Depressed? Science Tells You… Whatever.

Posted by Jessica

When you’re underemployed, it’s easy for life to get you down.  That’s a given.

What remains unclear is how your body is affected by those blues.  Is it healthy?  Is it bad?  Does it place too much stress on the body?

Luckily we have good old science to help us out.

This week’s New York Times Magazine section features an article by author, neuroscience enthusiast, and certifiably cool guy Jonah Lehrer about the bright side of depression.  The hypothesis of his article is that depression could potentionally have a biological purporse.  Just as the body breaks into a fever to help fight an infection, a person might become down in the dumps in order to produce some sort of neurological benefit.  For example, the article implies that depressed people can “think better” and are better able to express themselves creatively.

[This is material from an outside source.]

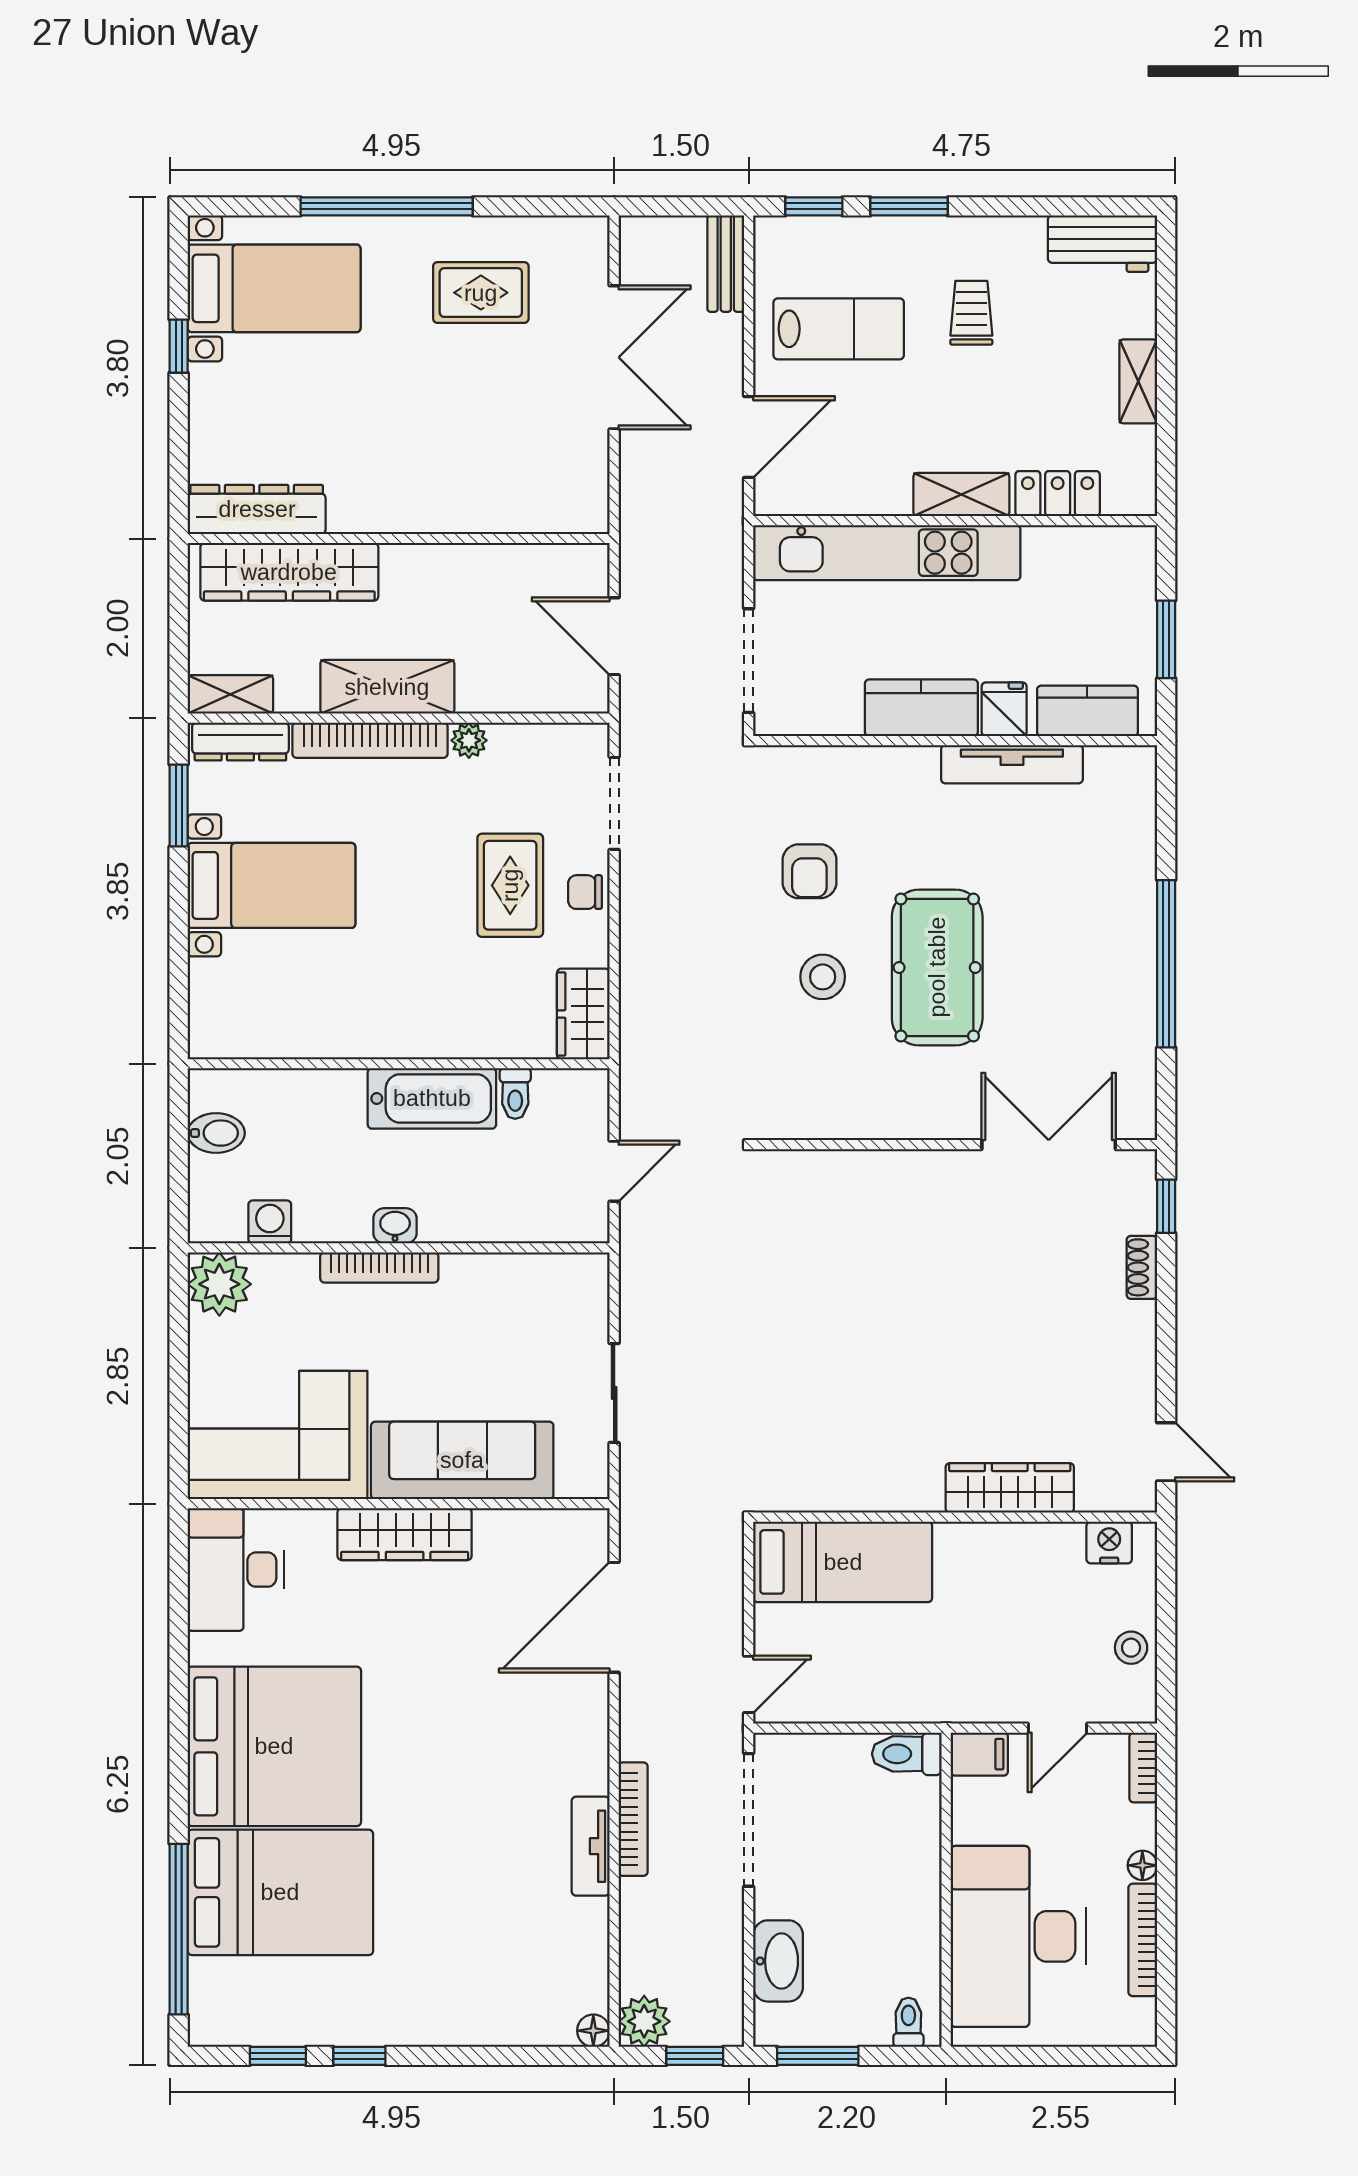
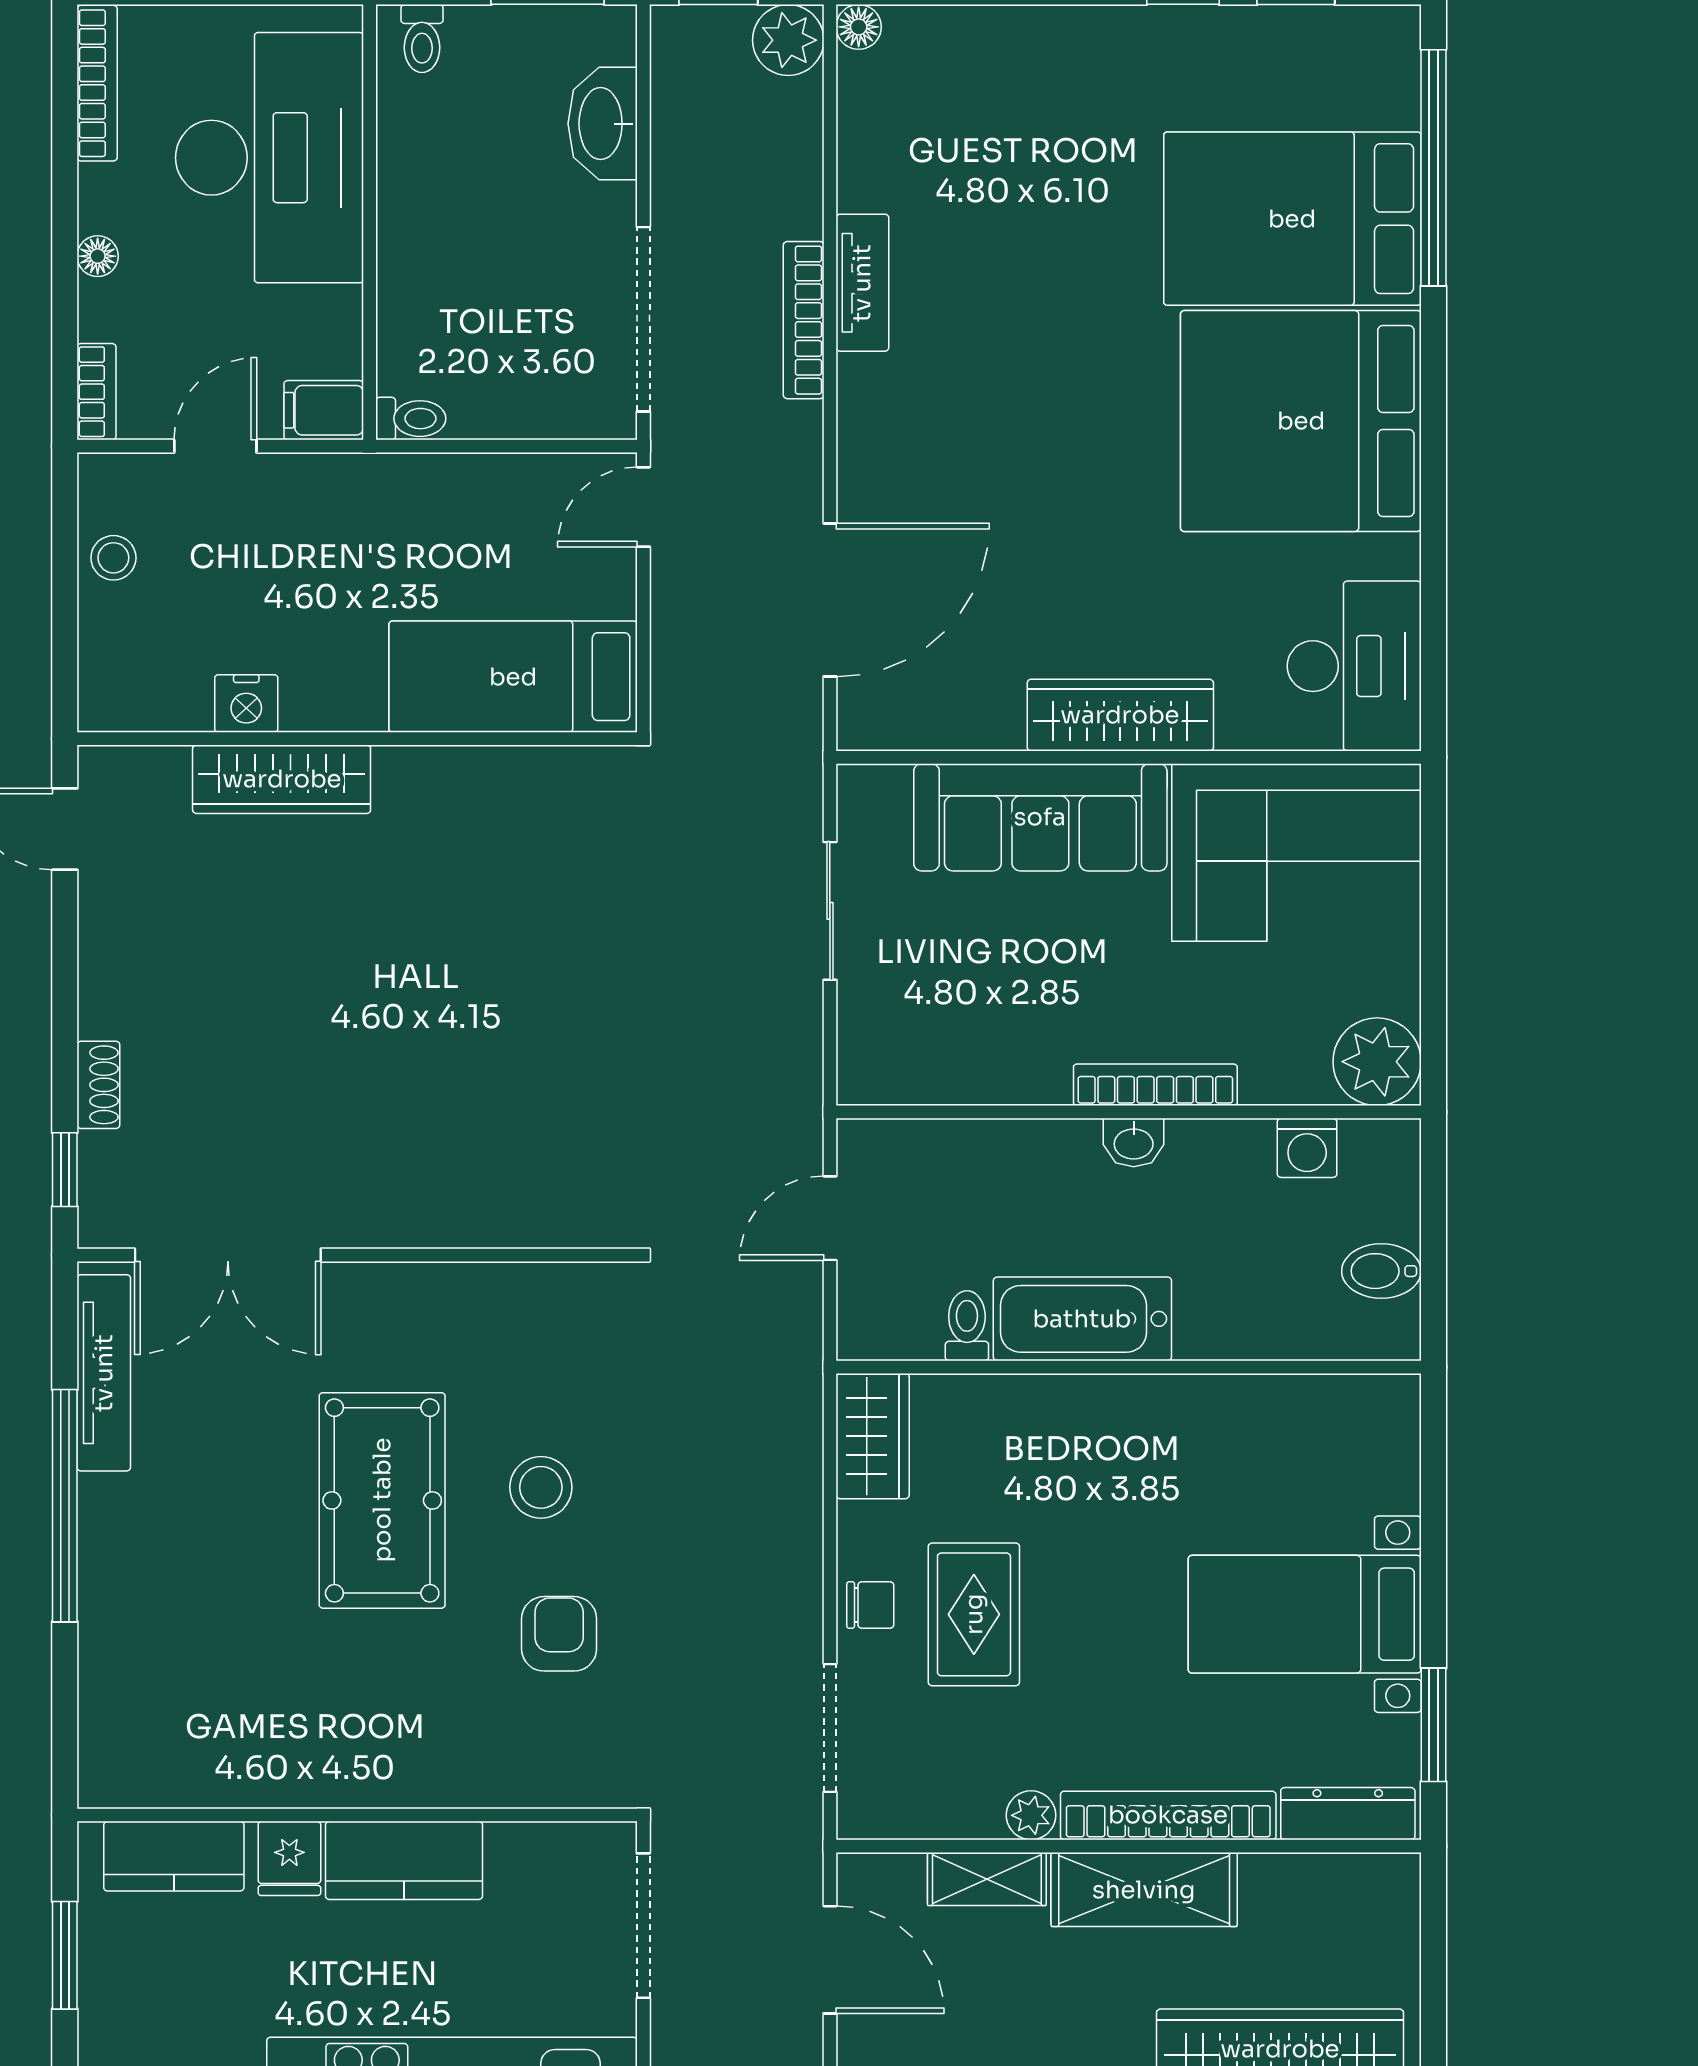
shelving: (230, 694) -> (987, 1879), moved
tv unit: (1012, 764) -> (104, 1373), moved, turned 90
nightstand: (1109, 1543) -> (246, 703), moved
toilet: (907, 1754) -> (411, 419), width x0.73, depth x0.72
bookcase: (1143, 1940) -> (97, 83), moved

Kind of interesting, right?  Well before you get too comfortable with this idea, let’s go to another article.

Last week, the Daily News ran a story about the supposed effect of happiness on human heart health.  The researchers cited in the article implied that when people are happy they have less chance of suffering a heart attack.  Furthermore, the scientists asserted that the risk of heart attack in their subjects decreased not only when said subjects were genuinely happy, but also even if they’re just faking it.

So while in the first article, a person might be able to embrace their depression to possibly produce some positive results, in the second article it is recommended that when we are feeling sad, we should push past those emotions and pretend like everything is okay.

I’m gonna go out on a limb here and make the following conclusion: if you ask the right scientists, you can find almost any answer you want to hear.

I really don’t know which way to turn here.  All I know is that the only thing that was truly able to cheer me up this week was pictures of puppies (and video.)